[DATA FOR PROCESSING Boundary: Start]
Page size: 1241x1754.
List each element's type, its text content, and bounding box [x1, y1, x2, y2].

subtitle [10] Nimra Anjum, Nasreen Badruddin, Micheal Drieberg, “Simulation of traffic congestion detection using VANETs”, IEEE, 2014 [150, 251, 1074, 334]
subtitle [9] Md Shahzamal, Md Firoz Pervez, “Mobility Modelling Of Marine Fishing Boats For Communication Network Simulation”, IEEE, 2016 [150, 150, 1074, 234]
[DATA FOR PROCESSING Boundary: End]
[DATA FOR PROCESSING Boundary: Start]
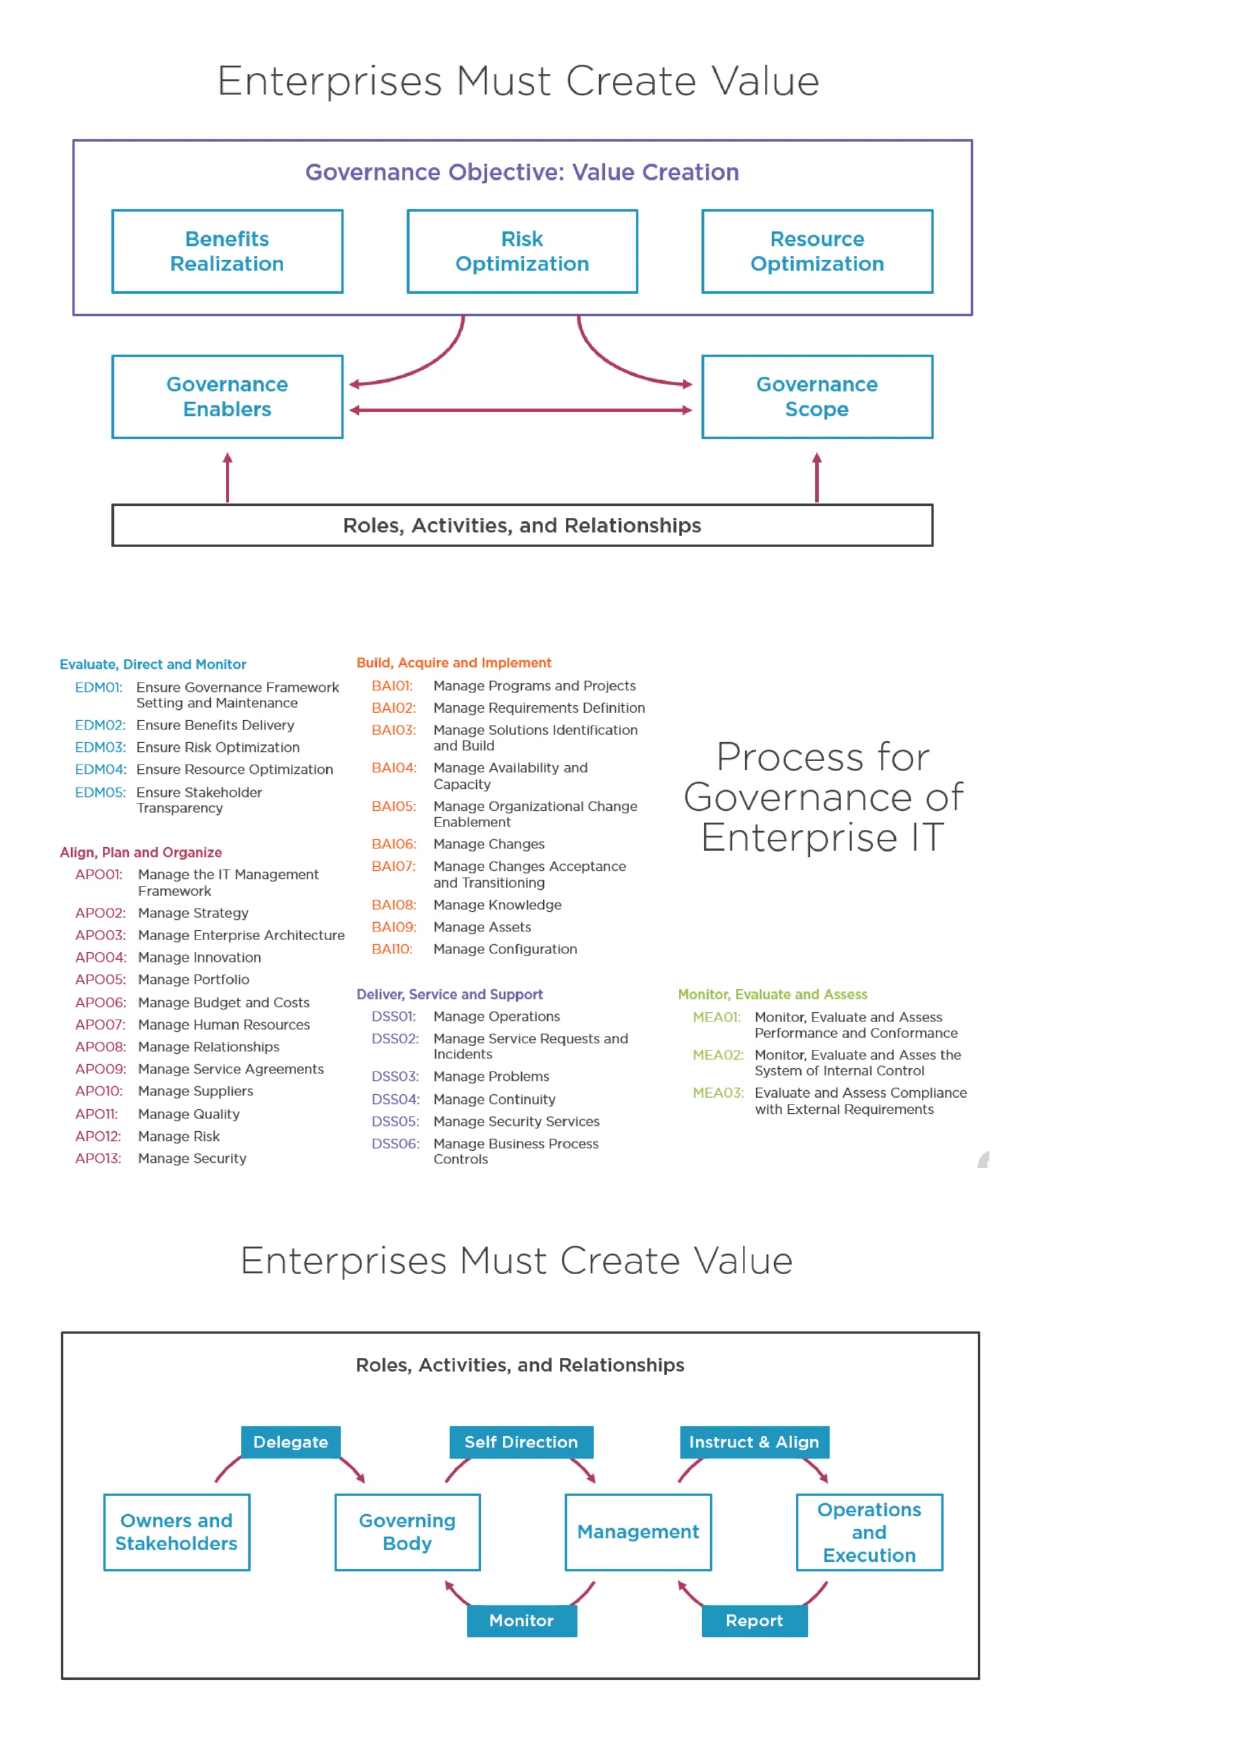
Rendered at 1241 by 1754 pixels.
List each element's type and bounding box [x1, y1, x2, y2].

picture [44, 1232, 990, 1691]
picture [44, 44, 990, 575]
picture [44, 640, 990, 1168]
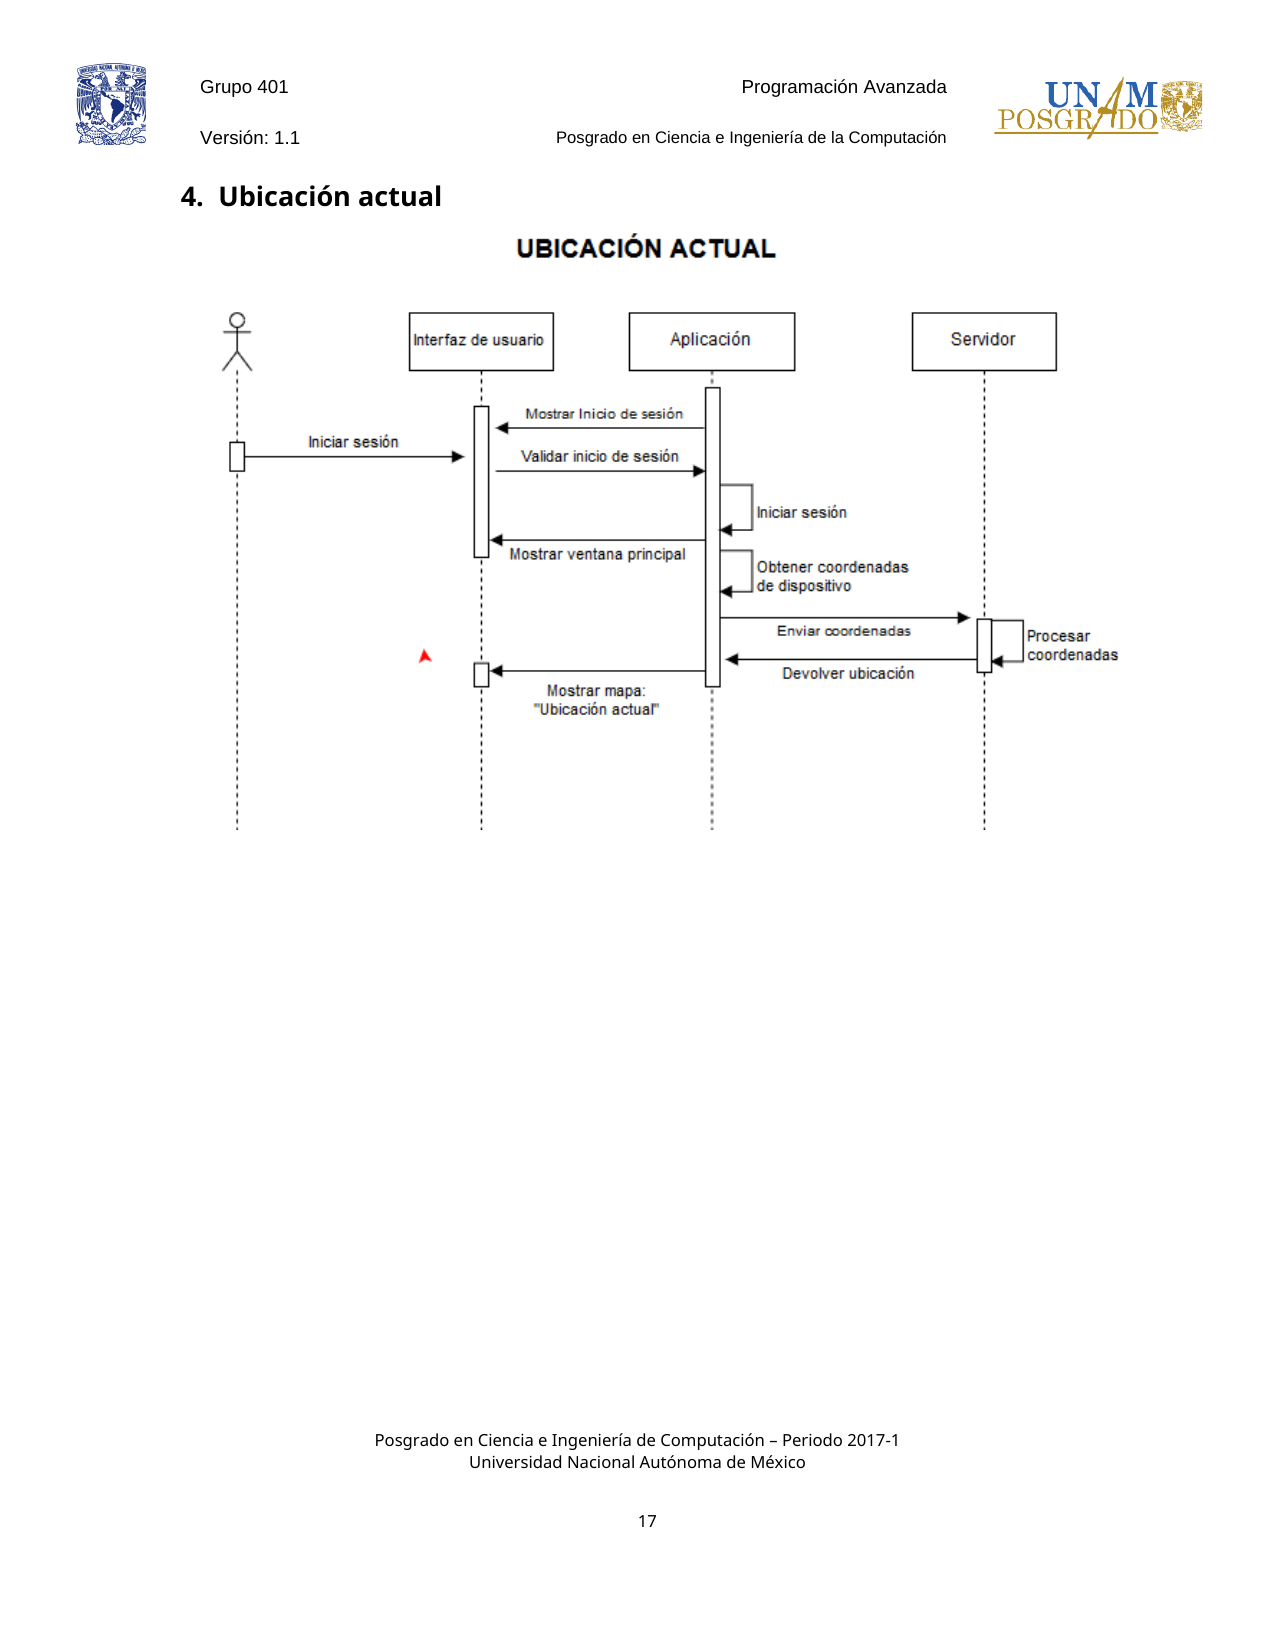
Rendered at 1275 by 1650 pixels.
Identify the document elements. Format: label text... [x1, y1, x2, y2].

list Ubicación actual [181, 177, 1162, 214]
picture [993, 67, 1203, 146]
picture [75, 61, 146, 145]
[DATA FOR PROCESSING Boundary: End]
[DATA FOR PROCESSING Boundary: Start]
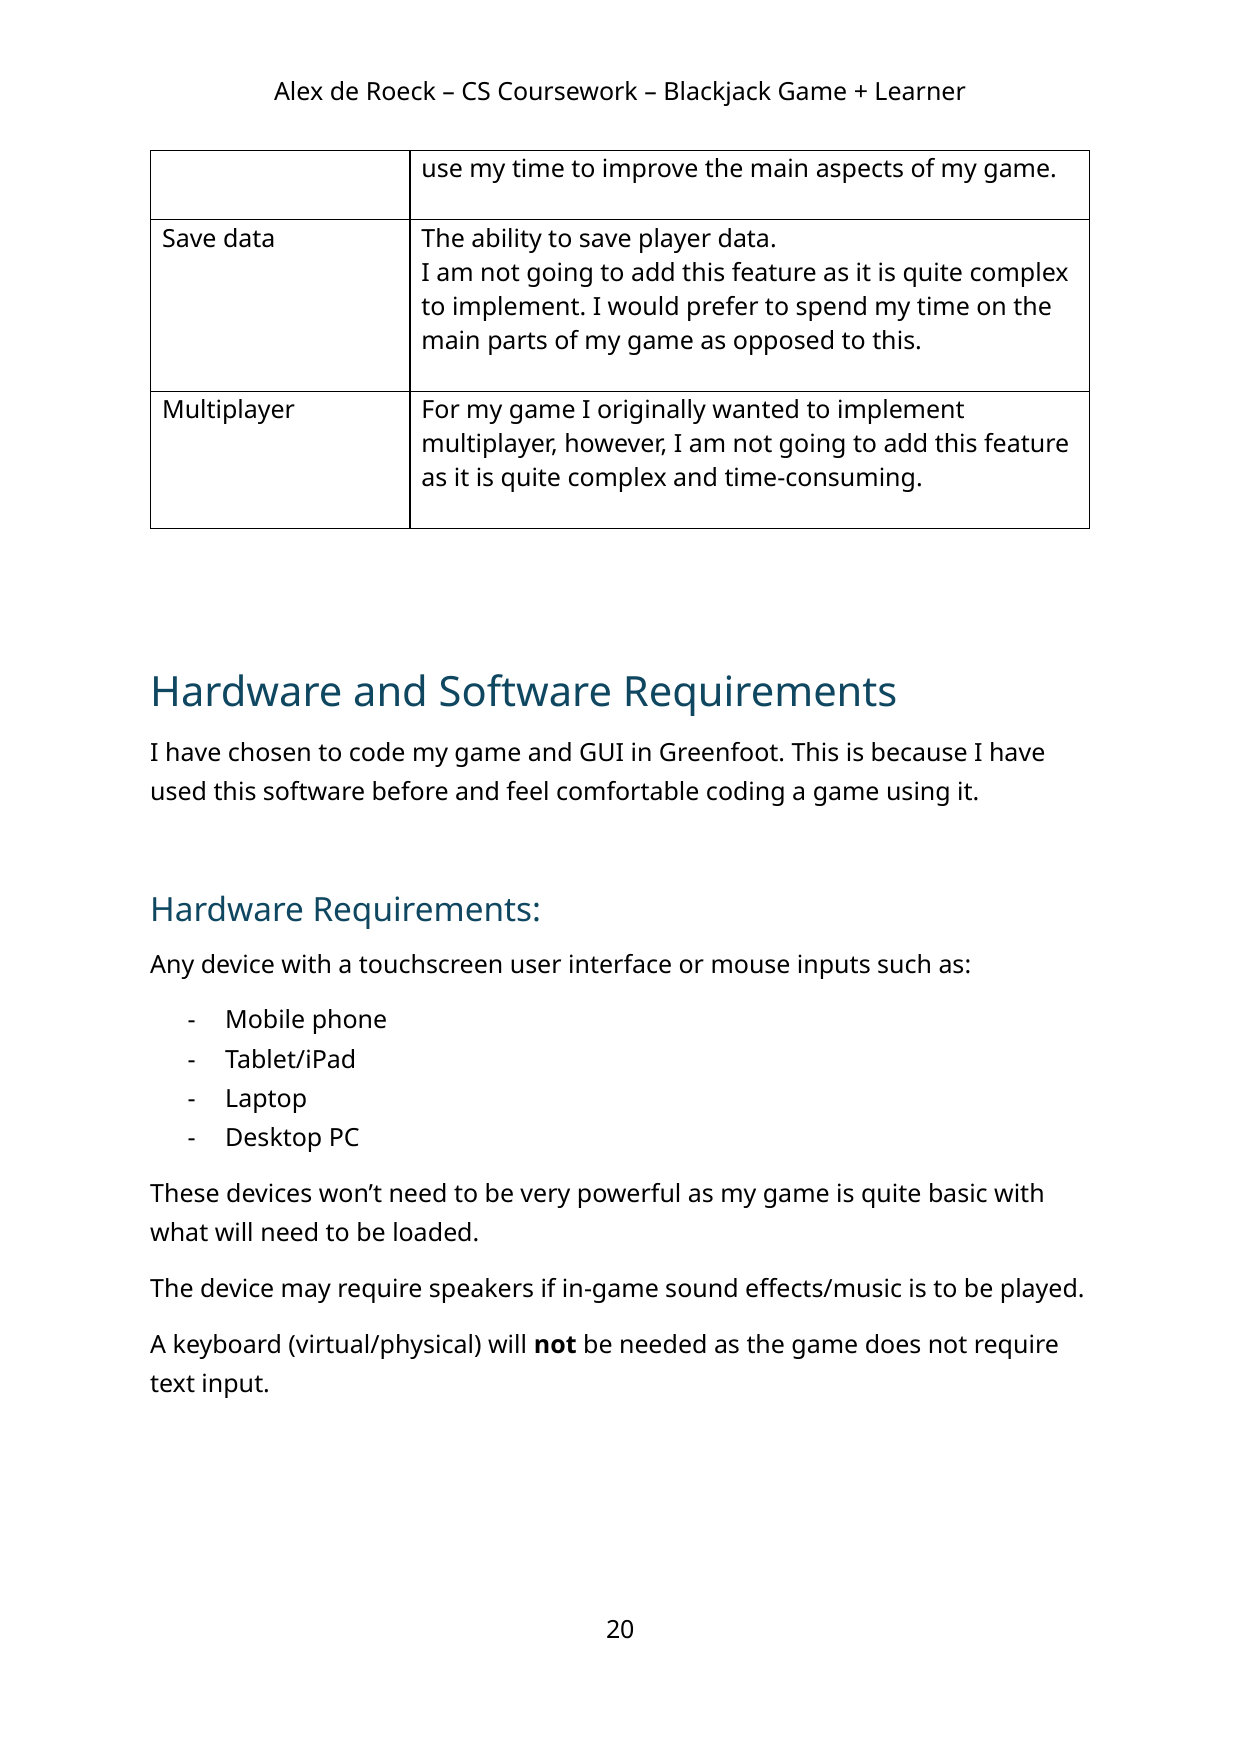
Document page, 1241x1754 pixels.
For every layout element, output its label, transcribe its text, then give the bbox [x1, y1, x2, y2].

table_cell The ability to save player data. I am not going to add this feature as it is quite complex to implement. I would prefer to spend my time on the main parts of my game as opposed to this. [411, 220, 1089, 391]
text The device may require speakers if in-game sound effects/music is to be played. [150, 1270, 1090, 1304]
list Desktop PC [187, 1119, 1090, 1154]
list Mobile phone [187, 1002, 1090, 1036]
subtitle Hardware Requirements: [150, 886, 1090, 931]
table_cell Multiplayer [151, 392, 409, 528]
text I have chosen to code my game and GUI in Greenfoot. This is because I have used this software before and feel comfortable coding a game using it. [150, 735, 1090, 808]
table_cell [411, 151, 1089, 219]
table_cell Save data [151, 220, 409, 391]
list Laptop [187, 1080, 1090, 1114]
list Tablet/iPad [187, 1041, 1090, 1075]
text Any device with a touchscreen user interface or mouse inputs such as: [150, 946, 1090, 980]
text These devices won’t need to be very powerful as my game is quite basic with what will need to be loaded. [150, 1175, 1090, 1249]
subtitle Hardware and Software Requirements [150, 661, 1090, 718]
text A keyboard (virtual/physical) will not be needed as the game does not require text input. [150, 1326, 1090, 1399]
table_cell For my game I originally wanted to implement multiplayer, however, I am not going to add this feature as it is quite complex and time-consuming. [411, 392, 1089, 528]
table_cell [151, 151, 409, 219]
[DATA FOR PROCESSING Boundary: End]
- _WORK INSTRUCTION_:
Could you state how many lines of the records contain "Rendered"? Give the number and nothing else.

- _SOLUTION_:
2